Day 11: Dietrich Bonhoeffer

Dietrich Bonhoeffer (1906-1945) was a Lutheran theologian, writer, poet, musician and educator. Raised in Germany, he was safe in London at the outbreak of WWII. Instead of staying there, he returned to Germany to join the resistance movements and to advocate on behalf of the Jews, including being involved in Operation 7, a rescue mission that helped a small group of Jews escape to Switzerland. His leadership in the anti-Nazi Confessing Church and his work in resistance make his works a unique source for understanding the interaction of religion, politics and culture among those few Christians who actively opposed National Socialism.


He was ultimately hanged in 1945 in the Flossenberg concentration camp as a result of his participation in a failed plot to kill Hitler. With that in mind, take a minute to reflect on his own words regarding this:

“If I see a madman driving a car into a group of innocent bystanders, then I can’t, as a Christian, simply wait for the catastrophe and then comfort the wounded and bury the dead.

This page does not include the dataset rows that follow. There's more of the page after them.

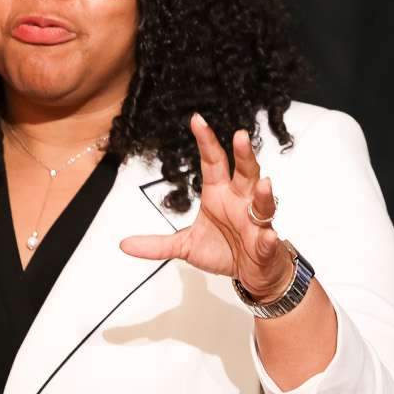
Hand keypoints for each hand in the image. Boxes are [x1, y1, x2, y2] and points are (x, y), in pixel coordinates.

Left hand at [119, 112, 290, 297]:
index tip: (197, 120)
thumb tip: (124, 244)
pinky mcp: (264, 246)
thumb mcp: (185, 246)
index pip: (213, 162)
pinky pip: (267, 241)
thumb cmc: (225, 250)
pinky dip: (269, 239)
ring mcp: (255, 222)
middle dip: (243, 155)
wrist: (251, 273)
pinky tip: (269, 236)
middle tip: (240, 136)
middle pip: (244, 173)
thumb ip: (157, 244)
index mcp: (219, 194)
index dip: (206, 141)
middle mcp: (240, 202)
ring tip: (262, 183)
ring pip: (262, 203)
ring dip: (263, 193)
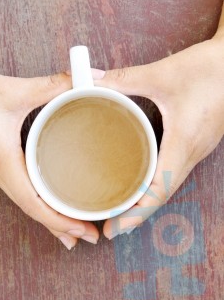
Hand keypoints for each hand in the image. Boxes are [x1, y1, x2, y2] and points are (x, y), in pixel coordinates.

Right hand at [0, 67, 98, 248]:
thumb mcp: (13, 90)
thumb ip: (52, 85)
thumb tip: (89, 80)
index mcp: (4, 162)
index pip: (33, 204)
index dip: (59, 221)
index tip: (83, 230)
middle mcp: (1, 174)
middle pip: (34, 211)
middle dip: (63, 226)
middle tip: (91, 236)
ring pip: (28, 204)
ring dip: (52, 219)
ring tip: (77, 230)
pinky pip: (23, 192)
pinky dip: (41, 205)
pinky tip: (53, 205)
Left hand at [93, 32, 223, 238]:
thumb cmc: (208, 69)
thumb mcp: (161, 74)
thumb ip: (124, 79)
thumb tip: (90, 84)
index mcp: (183, 145)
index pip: (158, 192)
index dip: (135, 214)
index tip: (115, 229)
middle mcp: (190, 155)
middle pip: (162, 197)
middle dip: (136, 216)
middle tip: (110, 228)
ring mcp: (194, 152)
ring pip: (168, 188)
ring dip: (146, 204)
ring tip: (121, 212)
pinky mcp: (194, 144)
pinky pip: (173, 174)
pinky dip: (155, 188)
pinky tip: (141, 186)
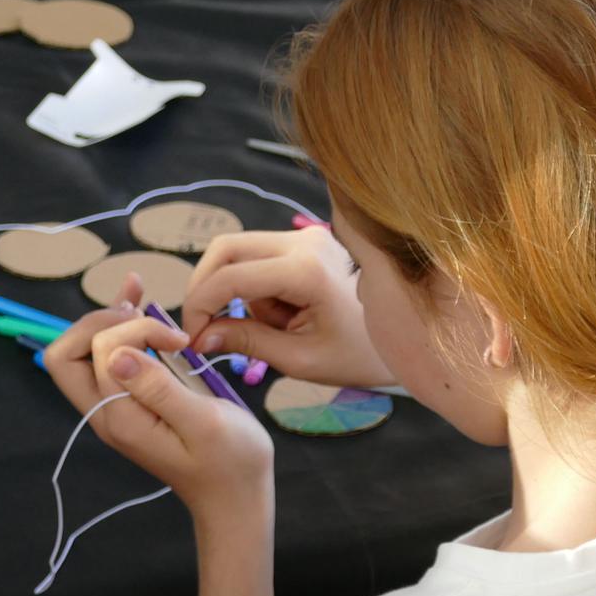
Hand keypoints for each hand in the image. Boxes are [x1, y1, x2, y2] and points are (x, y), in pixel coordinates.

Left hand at [44, 290, 273, 529]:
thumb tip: (117, 355)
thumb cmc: (231, 462)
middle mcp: (106, 412)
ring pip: (86, 351)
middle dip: (106, 321)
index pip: (99, 350)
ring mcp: (115, 406)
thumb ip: (159, 389)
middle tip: (151, 317)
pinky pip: (109, 357)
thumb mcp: (204, 422)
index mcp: (120, 418)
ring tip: (141, 291)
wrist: (235, 496)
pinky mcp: (131, 400)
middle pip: (69, 352)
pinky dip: (121, 325)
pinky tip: (138, 297)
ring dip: (110, 318)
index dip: (134, 331)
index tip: (178, 341)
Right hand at [180, 230, 394, 389]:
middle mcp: (304, 241)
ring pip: (237, 251)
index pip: (230, 277)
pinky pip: (258, 256)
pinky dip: (251, 286)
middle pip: (226, 249)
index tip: (191, 339)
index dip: (199, 306)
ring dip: (231, 290)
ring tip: (261, 328)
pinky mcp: (307, 241)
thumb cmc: (357, 355)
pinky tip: (276, 314)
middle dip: (205, 289)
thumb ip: (247, 342)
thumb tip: (199, 337)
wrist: (404, 338)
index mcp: (306, 270)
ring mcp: (307, 236)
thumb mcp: (299, 359)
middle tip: (201, 328)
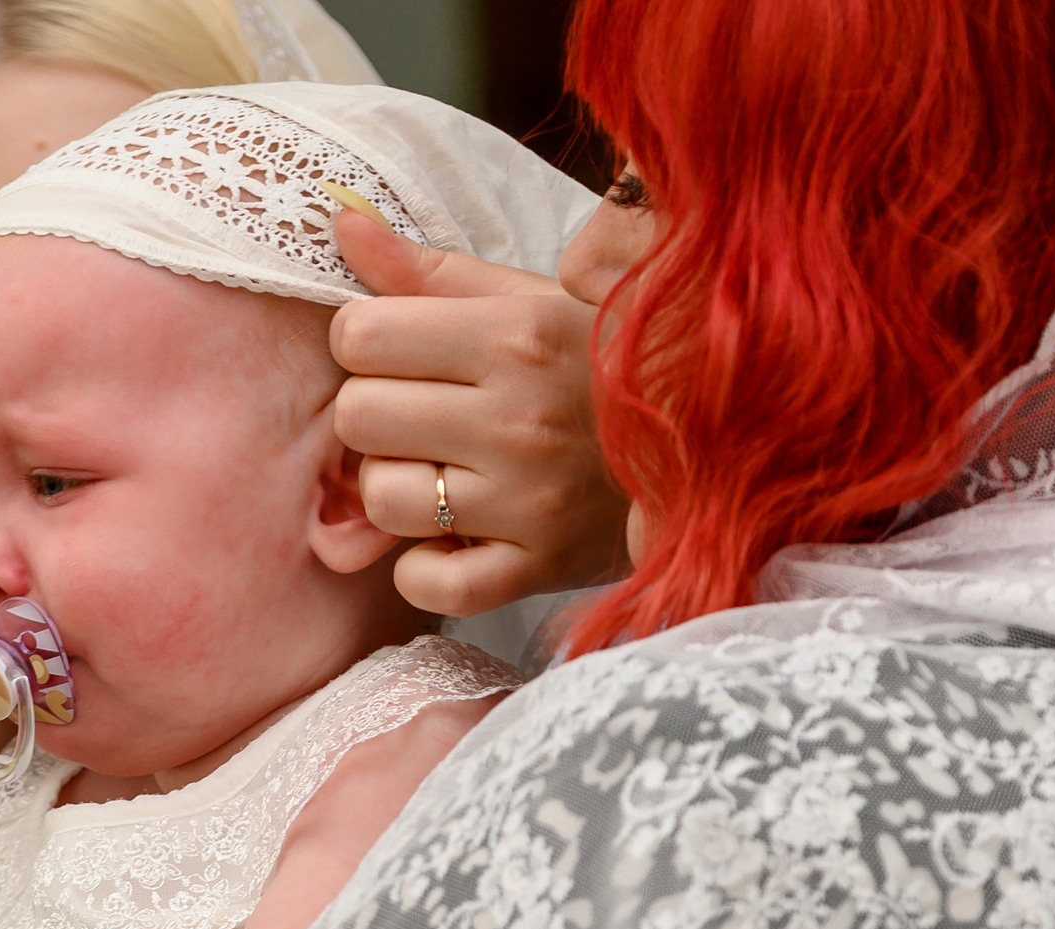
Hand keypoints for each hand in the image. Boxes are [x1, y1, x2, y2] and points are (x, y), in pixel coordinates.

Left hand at [329, 209, 631, 616]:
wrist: (713, 447)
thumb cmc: (601, 368)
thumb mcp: (529, 301)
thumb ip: (429, 270)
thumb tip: (341, 221)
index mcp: (516, 336)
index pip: (359, 335)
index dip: (366, 343)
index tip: (403, 354)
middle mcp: (519, 418)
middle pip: (357, 417)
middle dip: (376, 414)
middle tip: (422, 416)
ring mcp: (527, 502)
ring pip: (381, 499)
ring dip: (397, 489)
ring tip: (444, 473)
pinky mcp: (535, 569)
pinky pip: (426, 582)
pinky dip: (423, 568)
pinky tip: (453, 537)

I must try to wrestle the steering wheel out of the hands of the driver.”

To what extent can an abhorrence of violence lead you to maybe be an innocent bystander to an impending catastrophe?


One thought on “Day 11: Dietrich Bonhoeffer

  1. Whatever Bonhoeffer’s role in the plot against Hitler, I focus on this question: How did God use and bless Dietrich?” It wasn’t to kill Hitler (God’s is still Sovereign and pulls down and lifts up). It was in his humble ministry to prisoners and in his clear teaching. A favorite quote which I used as the epigraph for a book on Christian pacifism: “To believe the promise of Jesus that his followers shall possess the earth, and at the same time to face our enemies unarmed and defenseless, preferring to incur injustice rather than do wrong ourselves, is indeed a narrow way.”